Grundsätzlich nein. § 17 MuSchG verbietet die Kündigung ab Beginn der Schwangerschaft bis 4 Monate nach der Entbindung — auch in der Probezeit und im Kleinbetrieb. Ausnahmen sind nur mit vorheriger Zustimmung der Aufsichtsbehörde möglich und extrem selten.
Der Arbeitgeber wusste nichts von der Schwangerschaft — gilt der Schutz trotzdem?

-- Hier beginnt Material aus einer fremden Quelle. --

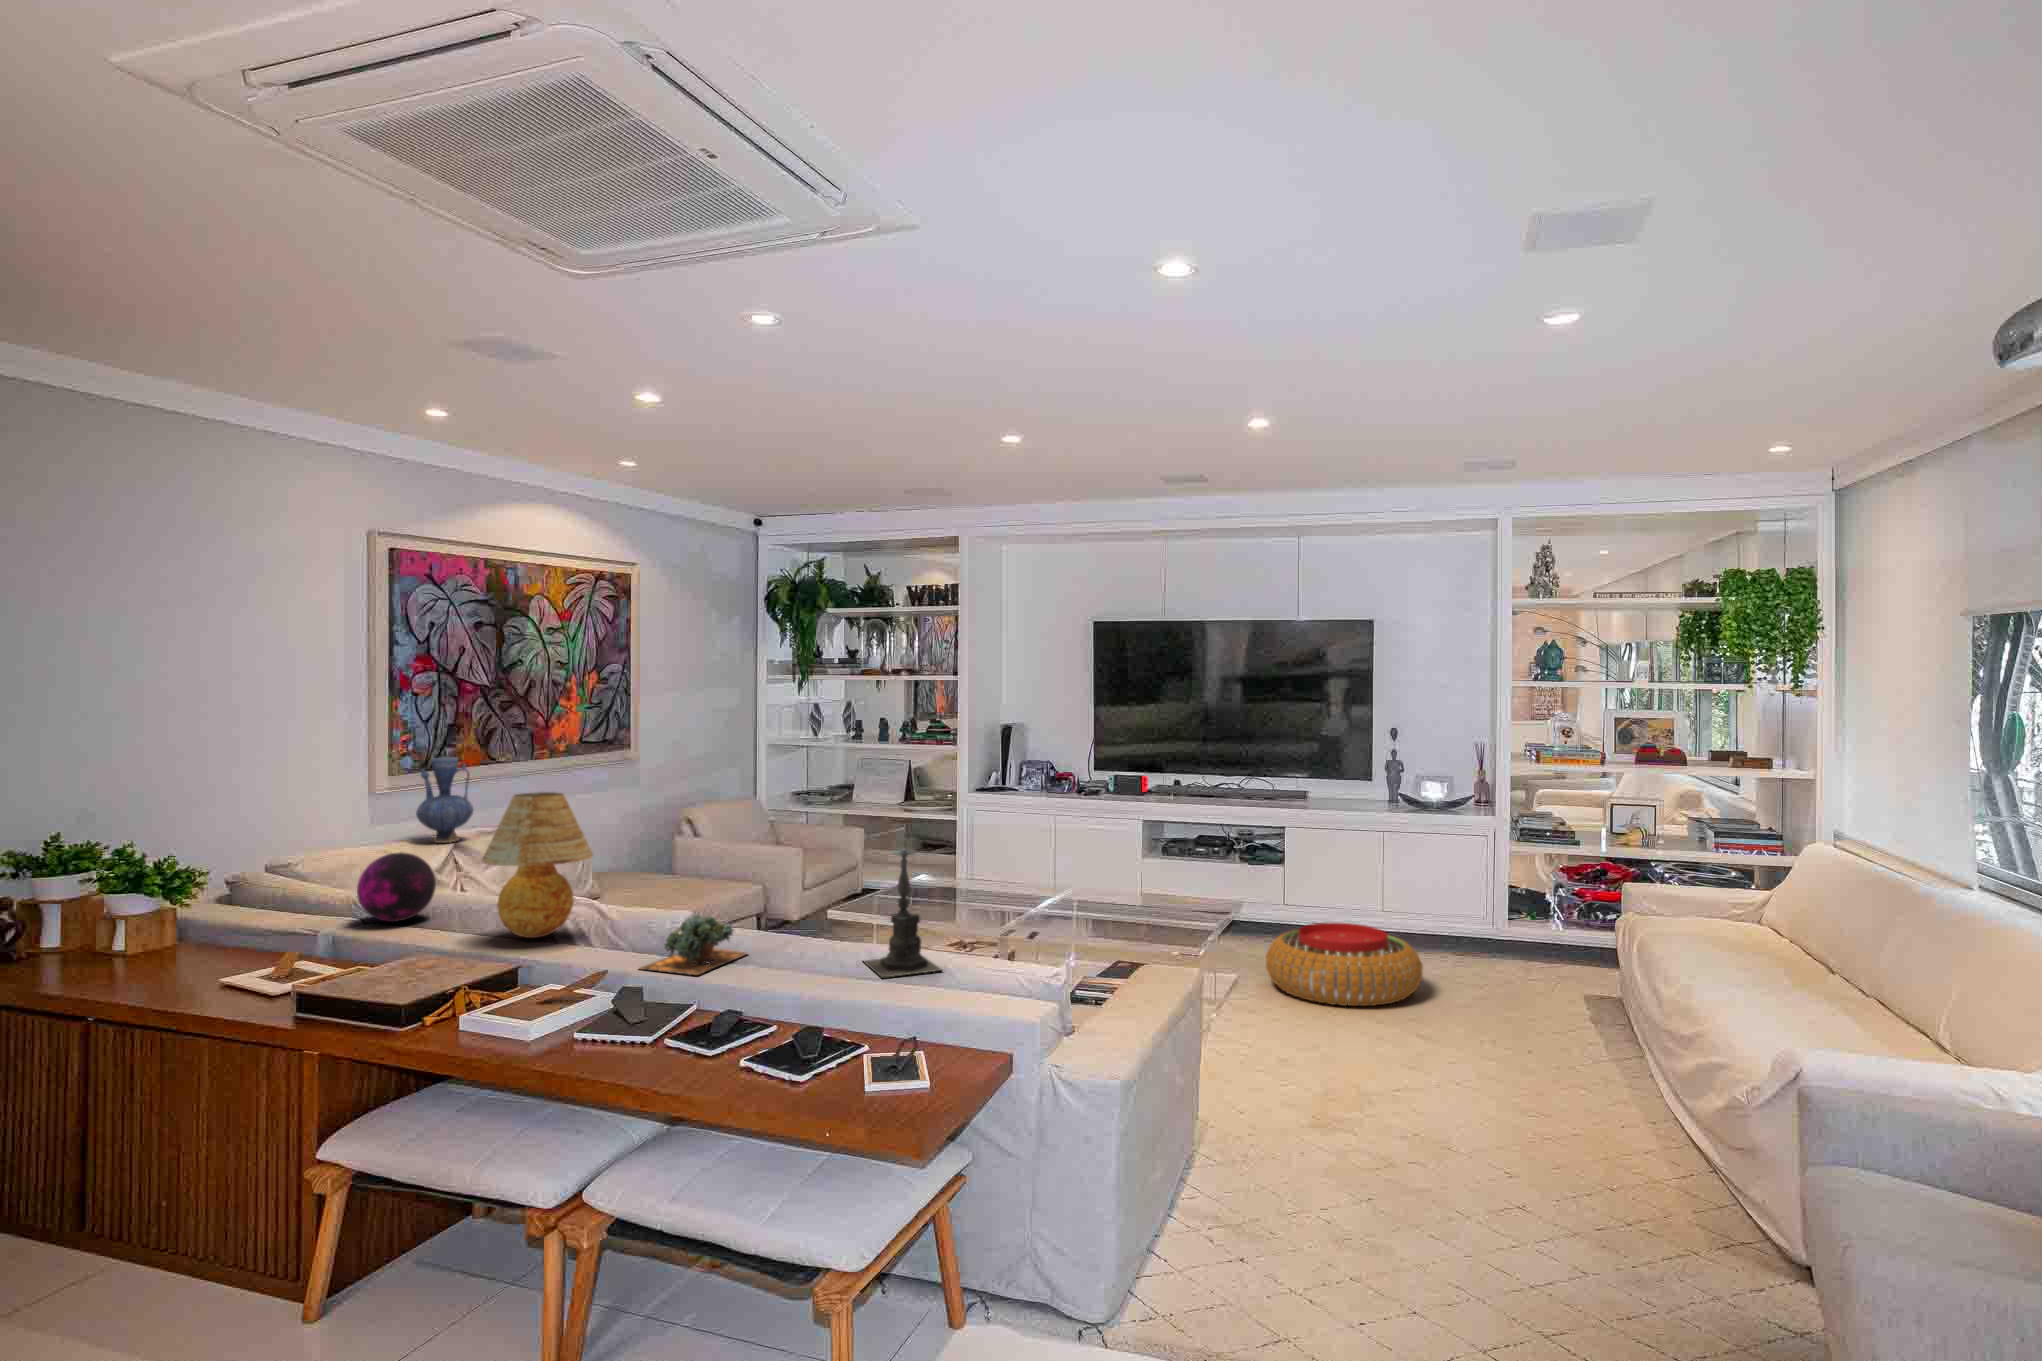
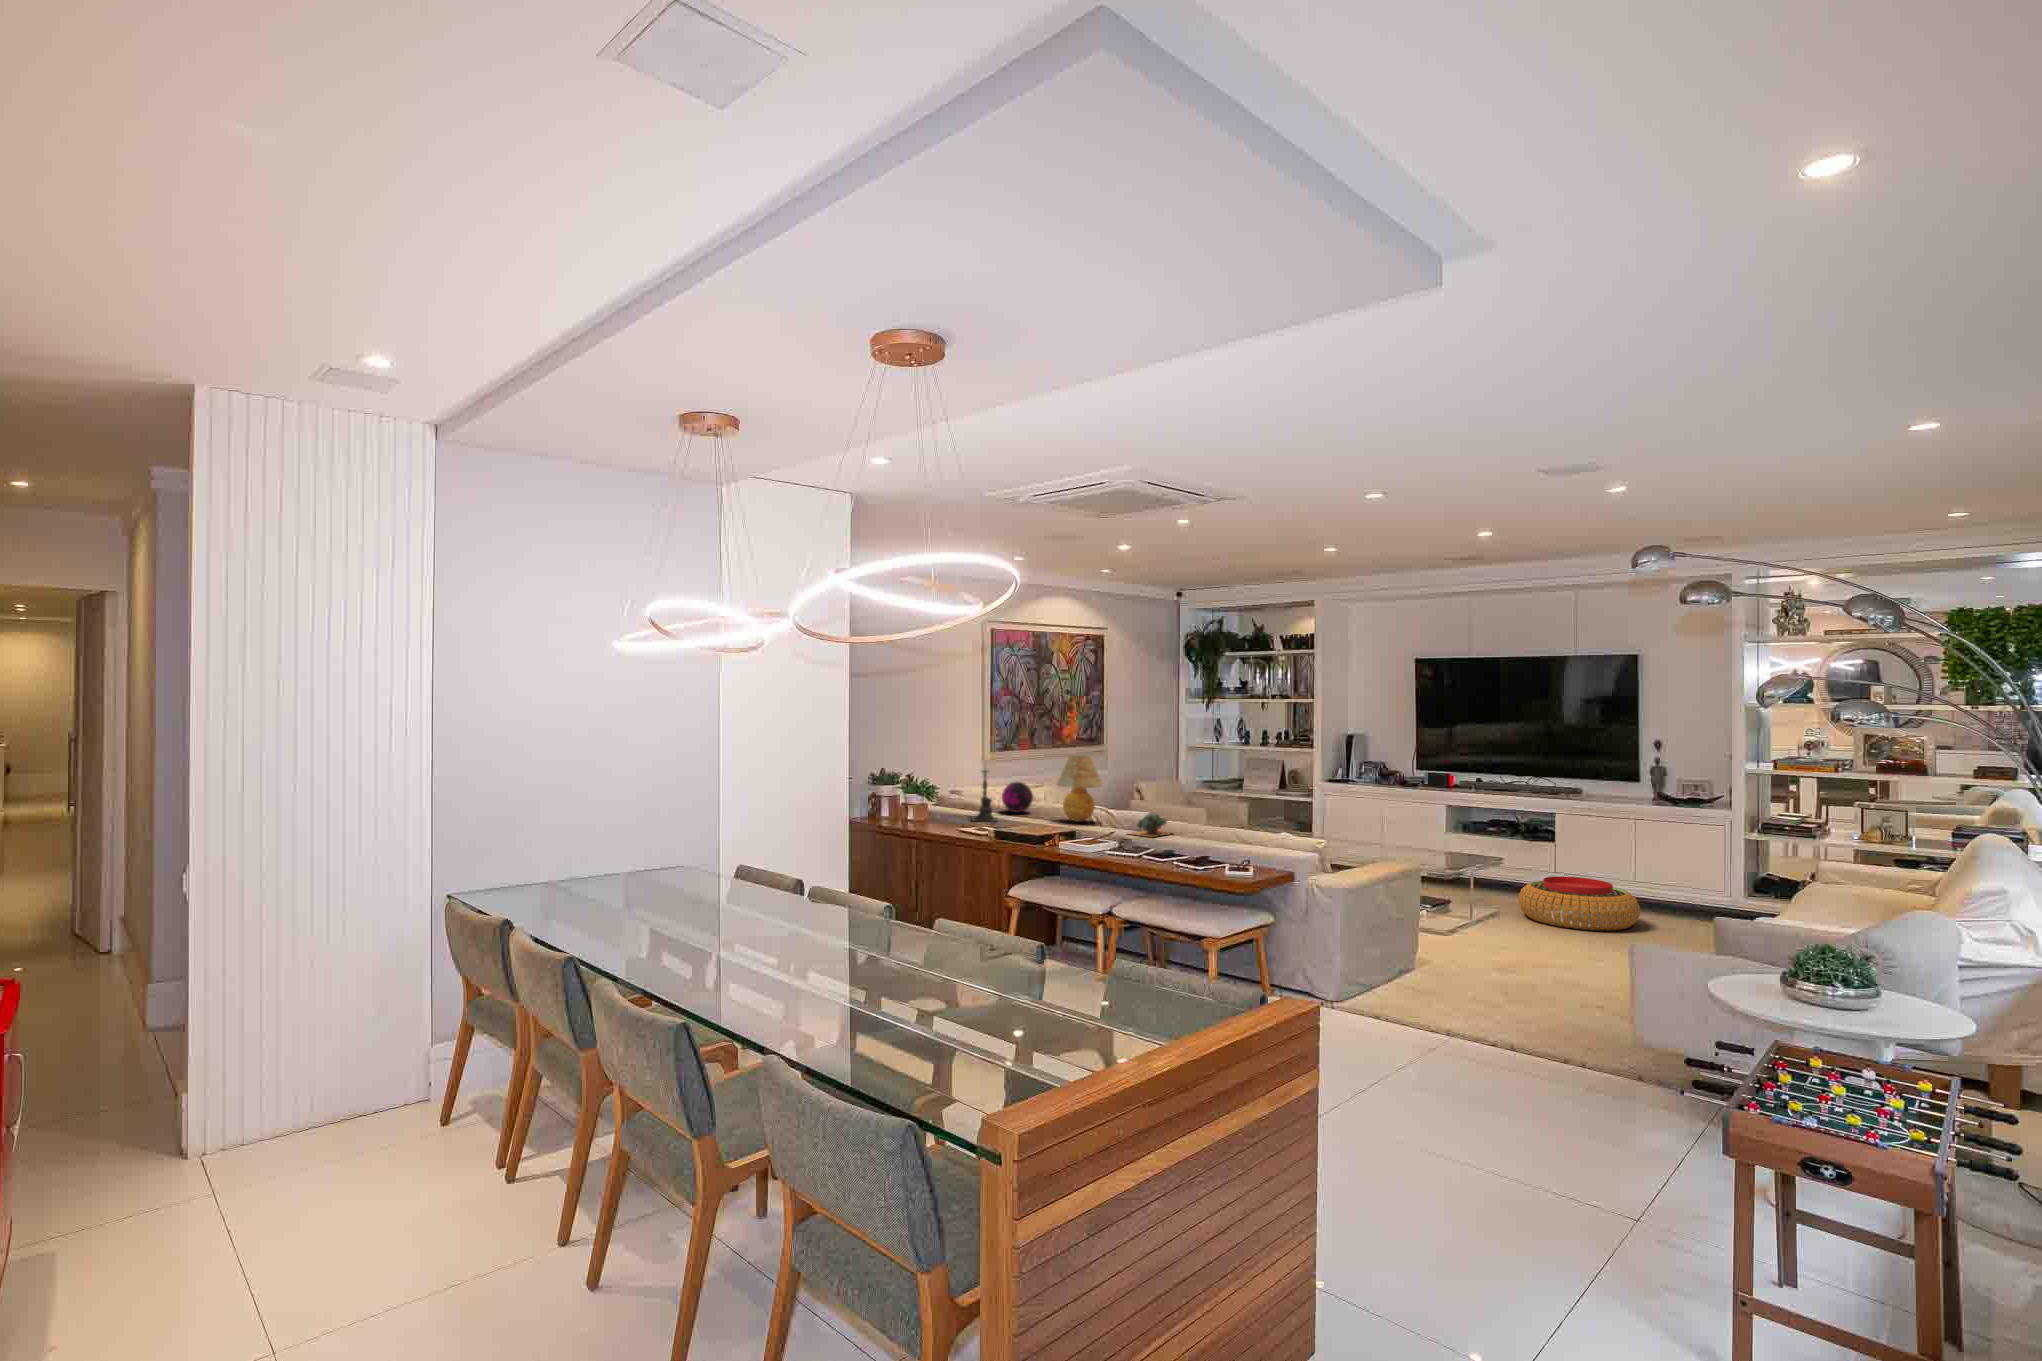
vase: present [416,757,473,843] -> none [1004,742,1031,787]
candle holder: present [862,847,941,978] -> present [971,770,997,821]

Ja. Teilen Sie dem Arbeitgeber die Schwangerschaft innerhalb von 2 Wochen nach Zugang der Kündigung mit, greift das Kündigungsverbot rückwirkend. Haben Sie selbst erst später von der Schwangerschaft erfahren, kann die Mitteilung sogar noch danach unverzüglich nachgeholt werden.
Was passiert, wenn die Kündigung unwirksam ist?
Das Arbeitsverhältnis besteht fort: Anspruch auf Beschäftigung bzw. Mutterschutzlohn, Mutterschaftsgeld-Zuschuss und den vollen Schutz bis nach der Elternzeit (dort greift § 18 BEEG). Alternativ lässt sich aus dieser starken Position eine sehr gute Abfindung verhandeln.
Gilt der Schutz auch bei befristeten Verträgen?
Das Kündigungsverbot schützt vor Kündigungen — nicht vor dem regulären Auslaufen einer Befristung. Ein befristeter Vertrag endet trotz Schwangerschaft zum vereinbarten Termin.